The Myth of Electability
The justification for this top-down control is always "electability." Party leaders argue that they cannot trust the voters to pick a winner. They point to past failures where "fringe" candidates won primaries and then lost the general election, costing the party control of the Senate.
But this logic is flawed. By removing the competition, the party also removes the candidate’s opportunity to sharpen their skills. A candidate who hasn't been tested by a rigorous primary is often brittle. They haven't had to answer for their past business dealings or their changing stances on local issues under the pressure of a real debate. When they finally face the opposition in the general election, they are often unprepared for the onslaught because they spent the last six months in a protective bubble created by the NRSC.
Furthermore, "electability" is often a code word for "controllability." A candidate who wins a hard-fought primary owes their victory to the voters. A candidate who is anointed owes their victory to the committee. It is easy to see which one is more likely to break rank once they get to Washington.
The Democratic Silence
It would be a mistake to assume this is a phenomenon exclusive to the Republican side of the aisle, though the Montana GOP's current tactics are particularly blatant. The Democratic party has its own history of clearing fields for favored incumbents or wealthy self-funders. However, in Montana, the Republican party’s dominance makes their internal machinations the de facto government. When the GOP decides who their nominee is, they are effectively deciding who will hold the lever of power for the next six years, given the state's current red lean.
The silence from the electorate is not necessarily a sign of agreement; it is a sign of exhaustion. Montana voters have long prided themselves on "splitting the ticket"—voting for the person, not the party. But as the person becomes a pre-packaged entity delivered by a national committee, the ability to judge a candidate on their individual merits disappears. You are no longer voting for a neighbor; you are voting for a franchise.
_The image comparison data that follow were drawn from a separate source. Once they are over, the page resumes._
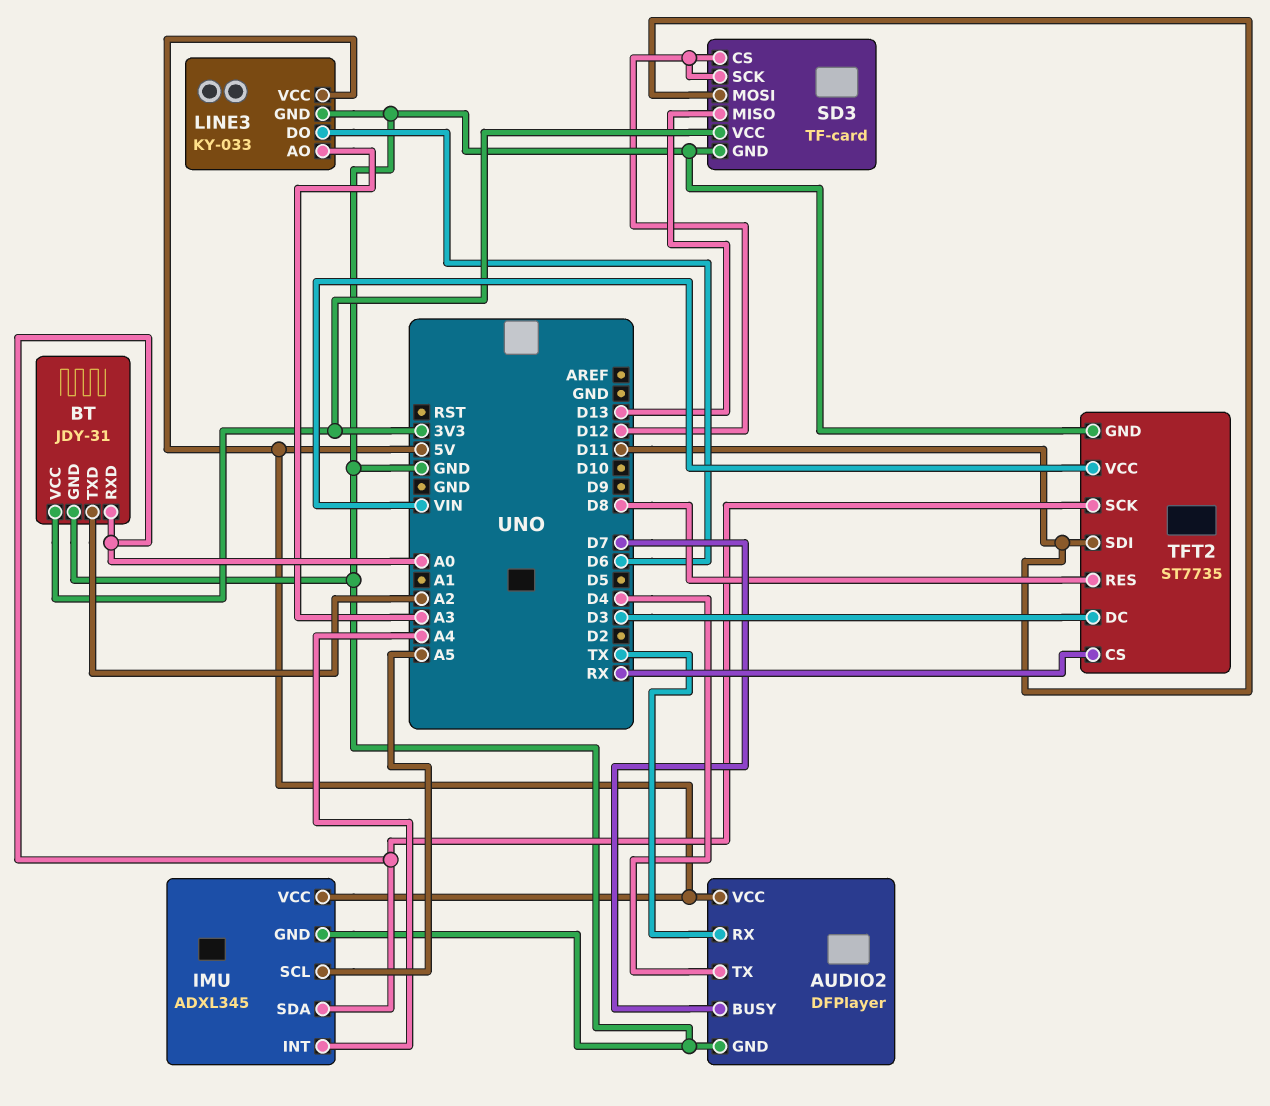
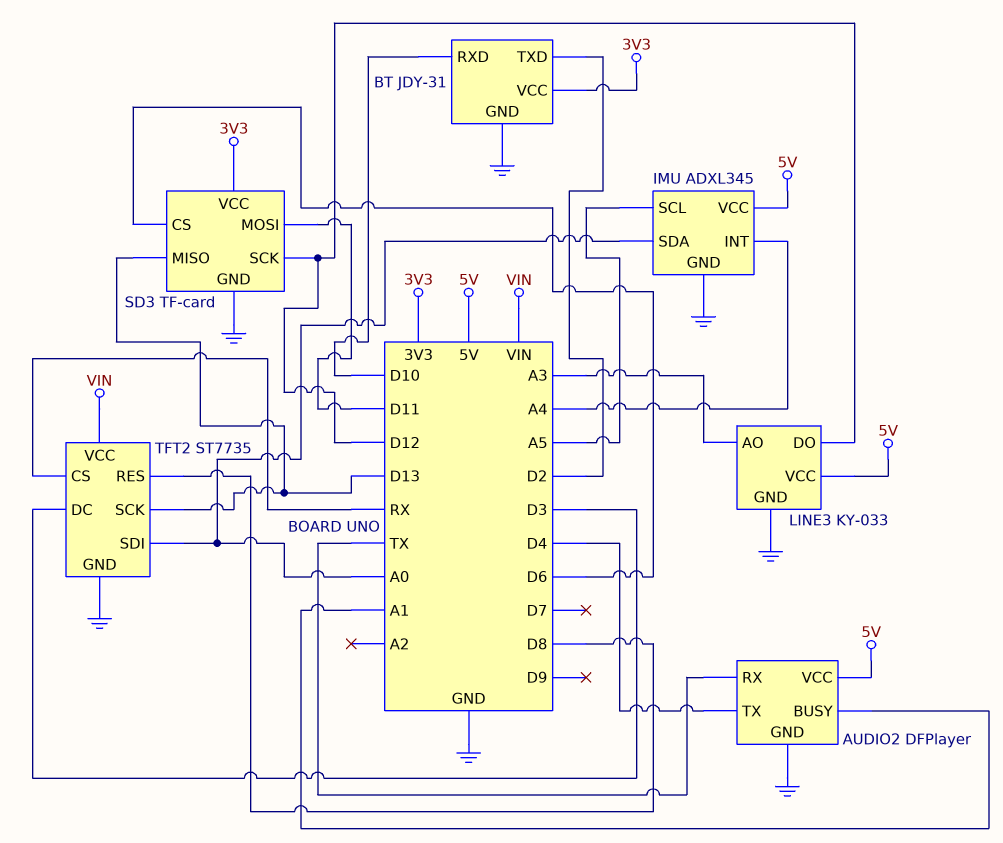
AUDIO2 pin BUSY: D7 -> A1
BT pin RXD: A0 -> D10
BT pin TXD: A2 -> D2
LINE3 pin DO: D6 -> D12
SD3 pin CS: D12 -> D6
TFT2 pin SCK: A0 -> D13
TFT2 pin SDI: D11 -> A0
The Structural Fix That No One Wants
If the goal were truly to empower voters, the solutions are obvious and available. Open primaries, ranked-choice voting, and strict limits on out-of-state PAC spending would all dismantle the anointment machine. These measures would force candidates to appeal to a broader swath of the Montana electorate and reduce the influence of the D.C. gatekeepers.
Yet, you will find no appetite for these changes among the party elite. The current system works perfectly for those in charge. It provides a predictable, scalable way to win elections without the inconvenience of having to listen to the "wrong" kind of voters.
The danger of this managed democracy is that it eventually breaks. When people realize that their "choice" was made for them in a boardroom months ago, they don't just stop liking the candidate; they stop believing in the system. They see the "rigging" not in the ballot box, but in the lack of options on the ballot.
The irony is that in their quest to save the party from "unelectable" candidates, the GOP leadership may be destroying the very thing that made Montana politics unique: the belief that a candidate's power comes from the people of the Big Sky Country, rather than the committees of the Beltway. The 2024 cycle will likely see the "anointed" candidate prevail, but the cost of that victory is the slow, steady disenfranchisement of the Montana voter.
Stop looking at the voting machines. Start looking at the candidate selection process. That is where the real theft occurs.